■ Brief: Arrange the data below, from its first line up to and including the line with "# Post 1983", as a Markdown table with the columns Row and Line, one numbered row per line. Skip blank lines and leave the pictures out of the answer.

■ Data to use:
_ _ _

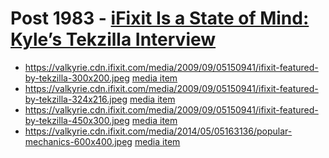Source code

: # Post 1983 - [iFixit Is a State of Mind: Kyle&#8217;s Tekzilla Interview](https://www.ifixit.com/News/1983/ifixit-is-a-state-of-mind-kyles-tekzilla-interview)

- https://valkyrie.cdn.ifixit.com/media/2009/09/05150941/ifixit-featured-by-tekzilla-300x200.jpeg [media item](media-28625.md)
- https://valkyrie.cdn.ifixit.com/media/2009/09/05150941/ifixit-featured-by-tekzilla-324x216.jpeg [media item](media-28625.md)
- https://valkyrie.cdn.ifixit.com/media/2009/09/05150941/ifixit-featured-by-tekzilla-450x300.jpeg [media item](media-28625.md)
- https://valkyrie.cdn.ifixit.com/media/2014/05/05163136/popular-mechanics-600x400.jpeg [media item](media-28013.md)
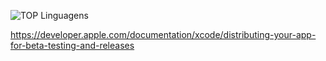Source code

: 

![TOP Linguagens](https://github-readme-stats.vercel.app/api/top-langs/?username=VictorBratfisch&layout=compact&theme=dracula)

https://developer.apple.com/documentation/xcode/distributing-your-app-for-beta-testing-and-releases
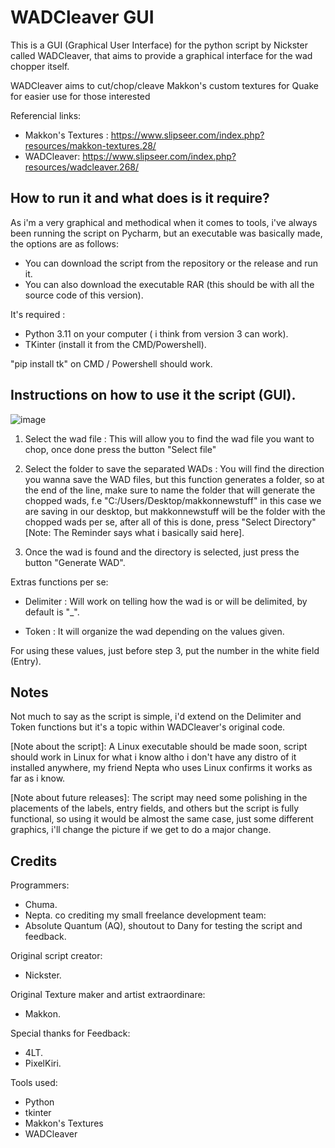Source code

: # WADCleaver GUI

This is a GUI (Graphical User Interface) for the python script by Nickster called WADCleaver, that aims to provide a graphical interface for the wad chopper itself.

WADCleaver aims to cut/chop/cleave Makkon's custom textures for Quake for easier use for those interested 

Referencial links:
- Makkon's Textures : https://www.slipseer.com/index.php?resources/makkon-textures.28/
- WADCleaver: https://www.slipseer.com/index.php?resources/wadcleaver.268/






## How to run it and what does is it require?

As i'm a very graphical and methodical when it comes to tools, i've always been running the script on Pycharm, but an executable was basically made, the options are as follows:

- You can download the script from the repository or the release and run it.
- You can also download the executable RAR (this should be with all the source code of this version).


It's required :
- Python 3.11 on your computer ( i think from version 3 can work).
- TKinter (install it from the CMD/Powershell).

"pip install tk" on CMD / Powershell should work.
## Instructions on how to use it the script (GUI).

![image](https://github.com/ChumaSuey/wadcleavergui/assets/3680154/dc654320-4d00-494d-a0d2-dac67b56ee9e)

1. Select the wad file : This will allow you to find the wad file you want to chop, once done press the button "Select file"

2. Select the folder to save the separated WADs : You will find the direction you wanna save the WAD files, but this function generates a folder, so at the end of the line, make sure to name the folder that will generate the chopped wads, f.e "C:/Users/Desktop/makkonnewstuff" in this case we are saving in our desktop, but makkonnewstuff will be the folder with the chopped wads per se, after all of this is done, press "Select Directory" [Note: The Reminder says what i basically said here].

3. Once the wad is found and the directory is selected, just press the button "Generate WAD".

Extras functions per se:

- Delimiter : Will work on telling how the wad is or will be delimited, by default is "_".

- Token : It will organize the wad depending on the values given.

For using these values, just before step 3, put the number in the white field (Entry).
## Notes

Not much to say as the script is simple, i'd extend on the Delimiter and Token functions but it's a topic within WADCleaver's original code.

[Note about the script]: A Linux executable should be made soon, script should work in Linux for what i know altho i don't have any distro of it installed anywhere, my friend Nepta who uses Linux confirms it works as far as i know.

[Note about future releases]: The script may need some polishing in the placements of the labels, entry fields, and others but the script is fully functional, so using it would be almost the same case, just some different graphics, i'll change the picture if we get to do a major change.

## Credits

Programmers:
- Chuma.
- Nepta.
co crediting my small freelance development team:
- Absolute Quantum (AQ), shoutout to Dany for testing the script and feedback.

Original script creator:
- Nickster.

Original Texture maker and artist extraordinare:
- Makkon.

Special thanks for Feedback:
- 4LT.
- PixelKiri.



Tools used:
- Python
- tkinter
- Makkon's Textures
- WADCleaver

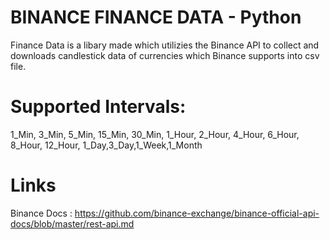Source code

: # BINANCE FINANCE DATA - Python

Finance Data is a libary made which utilizies the Binance API to collect and downloads candlestick data of currencies which Binance supports into csv file. 

# Supported Intervals: 
1_Min, 3_Min, 5_Min, 15_Min, 30_Min, 1_Hour, 2_Hour, 4_Hour, 6_Hour, 8_Hour, 12_Hour, 1_Day,3_Day,1_Week,1_Month

# Links
Binance Docs : https://github.com/binance-exchange/binance-official-api-docs/blob/master/rest-api.md


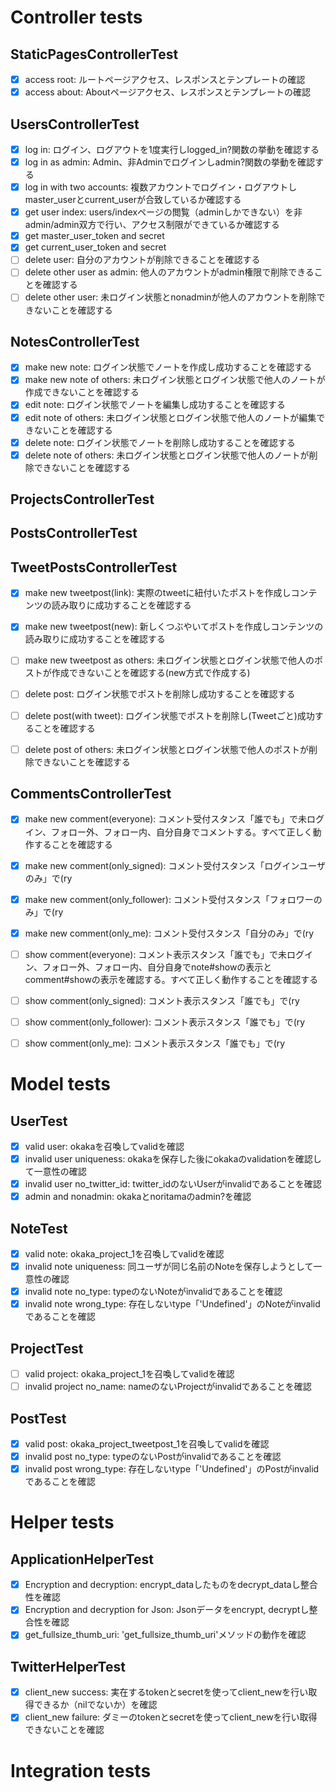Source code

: # Controller tests
## StaticPagesControllerTest
- [x] access root: ルートページアクセス、レスポンスとテンプレートの確認
- [x] access about: Aboutページアクセス、レスポンスとテンプレートの確認

## UsersControllerTest
- [x] log in: ログイン、ログアウトを1度実行しlogged_in?関数の挙動を確認する
- [x] log in as admin: Admin、非Adminでログインしadmin?関数の挙動を確認する
- [x] log in with two accounts: 複数アカウントでログイン・ログアウトしmaster_userとcurrent_userが合致しているか確認する
- [x] get user index: users/indexページの閲覧（adminしかできない）を非admin/admin双方で行い、アクセス制限ができているか確認する
- [x] get master_user_token and secret
- [x] get current_user_token and secret
- [ ] delete user: 自分のアカウントが削除できることを確認する
- [ ] delete other user as admin: 他人のアカウントがadmin権限で削除できることを確認する
- [ ] delete other user: 未ログイン状態とnonadminが他人のアカウントを削除できないことを確認する

## NotesControllerTest
- [x] make new note: ログイン状態でノートを作成し成功することを確認する
- [x] make new note of others: 未ログイン状態とログイン状態で他人のノートが作成できないことを確認する
- [x] edit note: ログイン状態でノートを編集し成功することを確認する
- [x] edit note of others: 未ログイン状態とログイン状態で他人のノートが編集できないことを確認する
- [x] delete note: ログイン状態でノートを削除し成功することを確認する
- [x] delete note of others: 未ログイン状態とログイン状態で他人のノートが削除できないことを確認する

## ProjectsControllerTest

## PostsControllerTest

## TweetPostsControllerTest
- [x] make new tweetpost(link): 実際のtweetに紐付いたポストを作成しコンテンツの読み取りに成功することを確認する
- [x] make new tweetpost(new): 新しくつぶやいてポストを作成しコンテンツの読み取りに成功することを確認する
- [ ] make new tweetpost as others: 未ログイン状態とログイン状態で他人のポストが作成できないことを確認する(new方式で作成する)
- [ ] delete post: ログイン状態でポストを削除し成功することを確認する
- [ ] delete post(with tweet): ログイン状態でポストを削除し(Tweetごと)成功することを確認する
- [ ] delete post of others: 未ログイン状態とログイン状態で他人のポストが削除できないことを確認する


## CommentsControllerTest
- [x] make new comment(everyone): コメント受付スタンス「誰でも」で未ログイン、フォロー外、フォロー内、自分自身でコメントする。すべて正しく動作することを確認する
- [x] make new comment(only_signed): コメント受付スタンス「ログインユーザのみ」で(ry
- [x] make new comment(only_follower): コメント受付スタンス「フォロワーのみ」で(ry
- [x] make new comment(only_me): コメント受付スタンス「自分のみ」で(ry

- [ ] show comment(everyone): コメント表示スタンス「誰でも」で未ログイン、フォロー外、フォロー内、自分自身でnote#showの表示とcomment#showの表示を確認する。すべて正しく動作することを確認する
- [ ] show comment(only_signed): コメント表示スタンス「誰でも」で(ry
- [ ] show comment(only_follower): コメント表示スタンス「誰でも」で(ry
- [ ] show comment(only_me): コメント表示スタンス「誰でも」で(ry

# Model tests
## UserTest
- [x] valid user: okakaを召喚してvalidを確認
- [x] invalid user uniqueness: okakaを保存した後にokakaのvalidationを確認して一意性の確認
- [x] invalid user no_twitter_id: twitter_idのないUserがinvalidであることを確認
- [x] admin and nonadmin: okakaとnoritamaのadmin?を確認

## NoteTest
- [x] valid note: okaka_project_1を召喚してvalidを確認
- [x] invalid note uniqueness: 同ユーザが同じ名前のNoteを保存しようとして一意性の確認
- [x] invalid note no_type: typeのないNoteがinvalidであることを確認
- [x] invalid note wrong_type: 存在しないtype「'Undefined'」のNoteがinvalidであることを確認

## ProjectTest
- [ ] valid project: okaka_project_1を召喚してvalidを確認
- [ ] invalid project no_name: nameのないProjectがinvalidであることを確認

## PostTest
- [x] valid post: okaka_project_tweetpost_1を召喚してvalidを確認
- [x] invalid post no_type: typeのないPostがinvalidであることを確認
- [x] invalid post wrong_type: 存在しないtype「'Undefined'」のPostがinvalidであることを確認

# Helper tests
## ApplicationHelperTest
- [x] Encryption and decryption: encrypt_dataしたものをdecrypt_dataし整合性を確認
- [x] Encryption and decryption for Json: Jsonデータをencrypt, decryptし整合性を確認
- [x] get_fullsize_thumb_uri: 'get_fullsize_thumb_uri'メソッドの動作を確認

## TwitterHelperTest
- [x] client_new success: 実在するtokenとsecretを使ってclient_newを行い取得できるか（nilでないか）を確認
- [x] client_new failure: ダミーのtokenとsecretを使ってclient_newを行い取得できないことを確認

# Integration tests
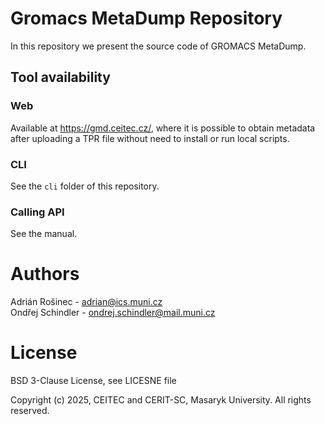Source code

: # Gromacs MetaDump Repository

In this repository we present the source code of GROMACS MetaDump.

## Tool availability

### Web
Available at https://gmd.ceitec.cz/, where it is possible to obtain metadata after uploading a TPR file without need to install or run local scripts.

### CLI
See the `cli` folder of this repository.

### Calling API
See the manual.

# Authors
Adrián Rošinec - adrian@ics.muni.cz    
Ondřej Schindler - ondrej.schindler@mail.muni.cz

# License

BSD 3-Clause License, see LICESNE file

Copyright (c) 2025, CEITEC and CERIT-SC, Masaryk University.
All rights reserved.
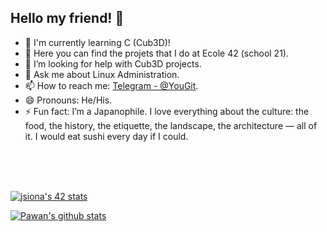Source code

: ## Hello my friend! 👋

<!--
**AJ-Se7eN/AJ-Se7eN** is a ✨ _special_ ✨ repository because its `README.md` (this file) appears on your GitHub profile.
-->

- 🔭 I'm currently learning C (Cub3D)!
- 🌱 Here you can find the projets that I do at Ecole 42 (school 21).
- 🤔 I’m looking for help with Cub3D projects.
- 💬 Ask me about Linux Administration.
- 📫 How to reach me: [Telegram - @YouGit](https://t.me/YouGit).
- 😄 Pronouns: He/His.
- ⚡ Fun fact:  I’m a Japanophile. I love everything about the culture: the food, the history, the etiquette, the landscape, the architecture — all of it. I would eat sushi every day if I could.


<br />
<br />
<br />


[![jsiona's 42 stats](https://badge42.herokuapp.com/api/stats/jsiona)](https://github.com/JaeSeoKim/badge42)


<a href="https://github.com/AJ-Se7eN">
  <img align="center" src="https://github-readme-stats.vercel.app/api?username=AJ-Se7eN&show_icons=true&show_icons=true&theme=react&line_height=27" alt="Pawan's github stats"/>
</a>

_ _ _

■ Written answer:
| Row | Line |
|---|---|
| 1 | Source code |
| 2 | : # Post 1983 - [iFixit Is a State of Mind: Kyle&#8217;s Tekzilla Interview](https://www.ifixit.com/News/1983/ifixit-is-a-state-of-mind-kyles-tekzilla-interview) |